Earlier this month, Japan's education ministry approved revised history textbooks, which have been criticized by some Asian countries for distorting history and whitewashing Japan's colonial rules and wartime atrocities. The textbook issue triggered protests in Asian countries including China and South Korea.
Hu said such deeds by Japan had hurt deeply the feelings of the Chinese people and peoples of other Asian nations, and had aroused discontent among them.
The president said both China and Japan are countries with huge influence in Asia and across the world, adding that soured ties are not only detrimental to the two countries but also affect stability and development of Asia and the world at large.
Hu said the Chinese side will not change the guidelines of developing friendly cooperative relations with Japan. He urged Japan to properly handle the current difficult situation and take concrete measures to push Sino-Japanese relations back to the track of healthy and stable development.
Hu initiated five proposals on developing the Sino-Japanese relations.
First, the Japanese government should strictly abide by the Sino-Japanese Joint Statement, the Peace and Friendship Treaty, and the Sino-Japanese Joint Declaration, take specific actions to forge a friendly and cooperative relationship with China facing the 21st century.
Secondly, the Japanese government should regard history as a mirror to reflecting on its wartime past. The aggression by the Japanese militarists against China in the 1930s and 40s brought tremendous loss and suffering to the Chinese people.
Remorse expressed for Japan's aggression against China and other Asian countries should be translated into action and no move should be made to hurt the feelings of the Chinese people and the people of other Asian countries again.
The Japanese side should take a serious and conscientious attitude toward the history, and deal with historic problems in a serious and sincere manner.
Thirdly, the Taiwan question should be correctly handled. The issue lies in the core of China's interest, involves the national sentiment of 1.3 billion Chinese people. China hopes the Japanese side fulfill its commitments by demonstrating through concrete actions its adherence to the one-China policy and opposition to Taiwan independence.
Fourthly, differences between the two nations need to be resolved through dialogues and peaceful negotiations.
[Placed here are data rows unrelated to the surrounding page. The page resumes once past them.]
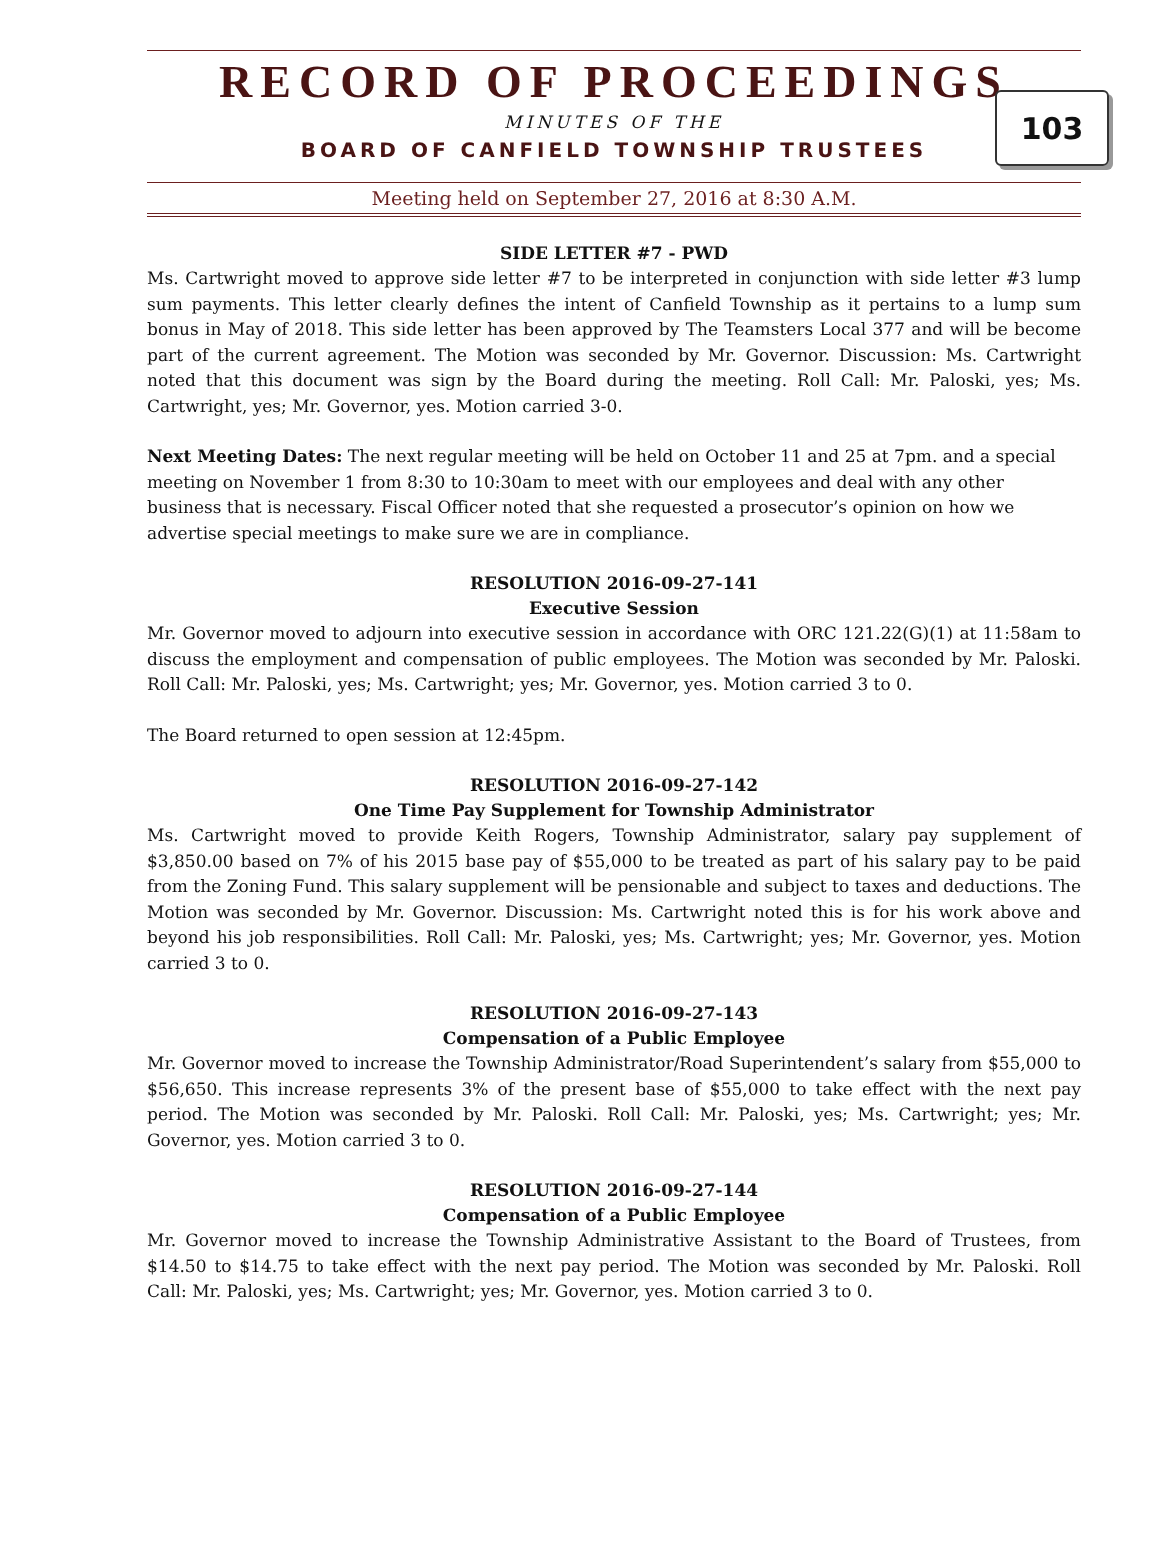RECORD OF PROCEEDINGS
103
MINUTES OF THE
BOARD OF CANFIELD TOWNSHIP TRUSTEES
Meeting held on September 27, 2016 at 8:30 A.M.
SIDE LETTER #7 - PWD
Ms. Cartwright moved to approve side letter #7 to be interpreted in conjunction with side letter #3 lump sum payments. This letter clearly defines the intent of Canfield Township as it pertains to a lump sum bonus in May of 2018. This side letter has been approved by The Teamsters Local 377 and will be become part of the current agreement. The Motion was seconded by Mr. Governor. Discussion: Ms. Cartwright noted that this document was sign by the Board during the meeting. Roll Call: Mr. Paloski, yes; Ms. Cartwright, yes; Mr. Governor, yes. Motion carried 3-0.
Next Meeting Dates: The next regular meeting will be held on October 11 and 25 at 7pm. and a special meeting on November 1 from 8:30 to 10:30am to meet with our employees and deal with any other business that is necessary. Fiscal Officer noted that she requested a prosecutor’s opinion on how we advertise special meetings to make sure we are in compliance.
RESOLUTION 2016-09-27-141
Executive Session
Mr. Governor moved to adjourn into executive session in accordance with ORC 121.22(G)(1) at 11:58am to discuss the employment and compensation of public employees. The Motion was seconded by Mr. Paloski. Roll Call: Mr. Paloski, yes; Ms. Cartwright; yes; Mr. Governor, yes. Motion carried 3 to 0.
The Board returned to open session at 12:45pm.
RESOLUTION 2016-09-27-142
One Time Pay Supplement for Township Administrator
Ms. Cartwright moved to provide Keith Rogers, Township Administrator, salary pay supplement of $3,850.00 based on 7% of his 2015 base pay of $55,000 to be treated as part of his salary pay to be paid from the Zoning Fund. This salary supplement will be pensionable and subject to taxes and deductions. The Motion was seconded by Mr. Governor. Discussion: Ms. Cartwright noted this is for his work above and beyond his job responsibilities. Roll Call: Mr. Paloski, yes; Ms. Cartwright; yes; Mr. Governor, yes. Motion carried 3 to 0.
RESOLUTION 2016-09-27-143
Compensation of a Public Employee
Mr. Governor moved to increase the Township Administrator/Road Superintendent’s salary from $55,000 to $56,650. This increase represents 3% of the present base of $55,000 to take effect with the next pay period. The Motion was seconded by Mr. Paloski. Roll Call: Mr. Paloski, yes; Ms. Cartwright; yes; Mr. Governor, yes. Motion carried 3 to 0.
RESOLUTION 2016-09-27-144
Compensation of a Public Employee
Mr. Governor moved to increase the Township Administrative Assistant to the Board of Trustees, from $14.50 to $14.75 to take effect with the next pay period. The Motion was seconded by Mr. Paloski. Roll Call: Mr. Paloski, yes; Ms. Cartwright; yes; Mr. Governor, yes. Motion carried 3 to 0.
The two governments should actively work together to protect the relations from being hurt again.
Fifthly, the two countries should further strengthen communication and cooperation in various areas, encourage friendly contacts and activities between the two peoples, so as to further increase understanding and broaden mutual benefits, pushing the Sino-Japanese relations forward in a healthy and stable pace.
For his part, Koizumi stressed the importance of the development of Sino-Japanese friendship, saying it is not only beneficial to China and Japan, but also has great influence in Asia and the international community.
The rapid development of China is a chance rather than a threat to Japan and this has gradually been accepted by more and more Japanese people, he said.
The prime minister said Japan will take vigorous actions to promote the friendly cooperative relationship between China and Japan in the spirit of President Hu's five proposals.
On the questions of history and Taiwan, Koizumi said the Japanese government will adhere to the principles laid out in the three documents signed between Japan and China and his government's stance has been maintained without any change.
Koizumi said he fully agreed with President Hu' proposal on resolving all the disputes between the two countries through dialogue.
At the end of the closed door talks, President Hu expressed his hope that the two countries will regard the meeting as a turning point and take feasible measures to solve disagreements, surmount difficulties and make joint efforts to push the bilateral relation to develop healthily and steadily.